| Исходный текст |
:::::

Фома | Сергей Худиев | 04.07.2012 |
Одна из вещей, которые напрягали меня, когда я был новообращенным христианином, — то, что, судя по текстам церковных молитв, от меня постоянно ожидалось признание моего недостоинства. Я должен был признать, что недостоин неба и земли, и сей временной жизни, а более всего недостоин милости Божией. Насколько мне известно, это напрягает многих и сейчас. Так почему так важно постоянно помнить об этом своем недостоинстве?
Первая причина, по которой мы должны признавать себя недостойными, очень проста — потому что это правда. Таково реальное положение дел. Человеческие поступки и то, во что мы себя превращаем посредством этих поступков, подлежат справедливой оценке. И по справедливости мы недостойны — мы не таковы, какими должны быть, и поступаем не так, как должны поступать. Мы согрешили делом, словом, помышлением и, более всего, неисполнением долга. Такова истина, и мы должны ее признать. Отношения с Богом нельзя строить на обмане. Если я предал друга или подвел работодателя, или обворовал гостеприимных хозяев — я больше не могу претендовать на их расположение, как будто ничего не случилось. Если я хочу восстановить отношения, я должен начать это с признания фактов. Я должен признать, что нуждаюсь в милости, и что мне ее не обязаны оказывать. Я недостоин.

:::::

Данные для понимания диаграмм:
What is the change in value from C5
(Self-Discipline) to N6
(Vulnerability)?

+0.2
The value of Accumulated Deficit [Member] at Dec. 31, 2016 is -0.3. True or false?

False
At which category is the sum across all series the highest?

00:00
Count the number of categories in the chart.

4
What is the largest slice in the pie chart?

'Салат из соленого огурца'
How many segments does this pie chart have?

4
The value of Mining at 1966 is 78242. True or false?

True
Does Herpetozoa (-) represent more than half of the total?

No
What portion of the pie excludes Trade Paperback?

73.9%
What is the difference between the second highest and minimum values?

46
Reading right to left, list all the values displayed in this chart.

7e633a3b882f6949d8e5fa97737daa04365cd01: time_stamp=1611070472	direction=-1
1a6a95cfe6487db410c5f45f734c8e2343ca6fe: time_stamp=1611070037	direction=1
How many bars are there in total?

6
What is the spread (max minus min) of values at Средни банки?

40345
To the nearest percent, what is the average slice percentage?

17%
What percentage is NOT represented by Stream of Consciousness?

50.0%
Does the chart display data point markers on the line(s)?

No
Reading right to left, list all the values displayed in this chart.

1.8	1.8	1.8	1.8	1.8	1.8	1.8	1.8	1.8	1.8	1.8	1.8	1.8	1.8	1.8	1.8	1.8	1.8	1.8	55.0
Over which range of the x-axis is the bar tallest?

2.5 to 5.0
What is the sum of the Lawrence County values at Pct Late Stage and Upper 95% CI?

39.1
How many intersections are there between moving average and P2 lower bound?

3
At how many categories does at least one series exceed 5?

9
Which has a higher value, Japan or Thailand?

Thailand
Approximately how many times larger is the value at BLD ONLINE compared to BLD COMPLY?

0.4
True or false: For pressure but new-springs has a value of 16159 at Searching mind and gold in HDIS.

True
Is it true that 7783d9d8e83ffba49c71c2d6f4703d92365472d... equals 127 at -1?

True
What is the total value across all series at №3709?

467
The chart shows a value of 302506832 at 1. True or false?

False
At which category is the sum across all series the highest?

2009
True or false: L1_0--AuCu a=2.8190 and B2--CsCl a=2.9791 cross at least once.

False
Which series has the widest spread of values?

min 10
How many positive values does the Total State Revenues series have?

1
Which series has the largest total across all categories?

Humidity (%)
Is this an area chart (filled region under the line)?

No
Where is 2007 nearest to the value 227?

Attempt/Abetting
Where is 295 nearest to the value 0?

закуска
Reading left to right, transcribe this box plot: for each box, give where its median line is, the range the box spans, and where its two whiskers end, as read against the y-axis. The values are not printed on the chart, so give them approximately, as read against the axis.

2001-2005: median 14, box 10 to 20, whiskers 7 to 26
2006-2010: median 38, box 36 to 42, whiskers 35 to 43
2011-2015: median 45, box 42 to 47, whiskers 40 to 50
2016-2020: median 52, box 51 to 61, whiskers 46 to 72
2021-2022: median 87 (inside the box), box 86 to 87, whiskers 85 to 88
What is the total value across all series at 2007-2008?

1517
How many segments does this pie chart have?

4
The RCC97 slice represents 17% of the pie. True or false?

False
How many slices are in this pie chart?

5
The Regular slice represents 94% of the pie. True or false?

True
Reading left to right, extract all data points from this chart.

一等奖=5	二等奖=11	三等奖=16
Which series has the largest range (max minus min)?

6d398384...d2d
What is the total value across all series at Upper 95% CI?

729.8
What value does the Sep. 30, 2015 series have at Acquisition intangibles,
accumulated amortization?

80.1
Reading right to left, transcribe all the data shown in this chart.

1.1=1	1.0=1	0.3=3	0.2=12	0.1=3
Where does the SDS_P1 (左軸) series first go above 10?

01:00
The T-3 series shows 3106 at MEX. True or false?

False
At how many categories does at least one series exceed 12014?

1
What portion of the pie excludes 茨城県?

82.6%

:::::

| Описание задачи |
Перепечатайте целиком приведенный выше текст о признании собственного недостоинства, сохранив его дословно.

| Результат выполнения |
Фома | Сергей Худиев | 04.07.2012 |
Одна из вещей, которые напрягали меня, когда я был новообращенным христианином, — то, что, судя по текстам церковных молитв, от меня постоянно ожидалось признание моего недостоинства. Я должен был признать, что недостоин неба и земли, и сей временной жизни, а более всего недостоин милости Божией. Насколько мне известно, это напрягает многих и сейчас. Так почему так важно постоянно помнить об этом своем недостоинстве?
Первая причина, по которой мы должны признавать себя недостойными, очень проста — потому что это правда. Таково реальное положение дел. Человеческие поступки и то, во что мы себя превращаем посредством этих поступков, подлежат справедливой оценке. И по справедливости мы недостойны — мы не таковы, какими должны быть, и поступаем не так, как должны поступать. Мы согрешили делом, словом, помышлением и, более всего, неисполнением долга. Такова истина, и мы должны ее признать. Отношения с Богом нельзя строить на обмане. Если я предал друга или подвел работодателя, или обворовал гостеприимных хозяев — я больше не могу претендовать на их расположение, как будто ничего не случилось. Если я хочу восстановить отношения, я должен начать это с признания фактов. Я должен признать, что нуждаюсь в милости, и что мне ее не обязаны оказывать. Я недостоин.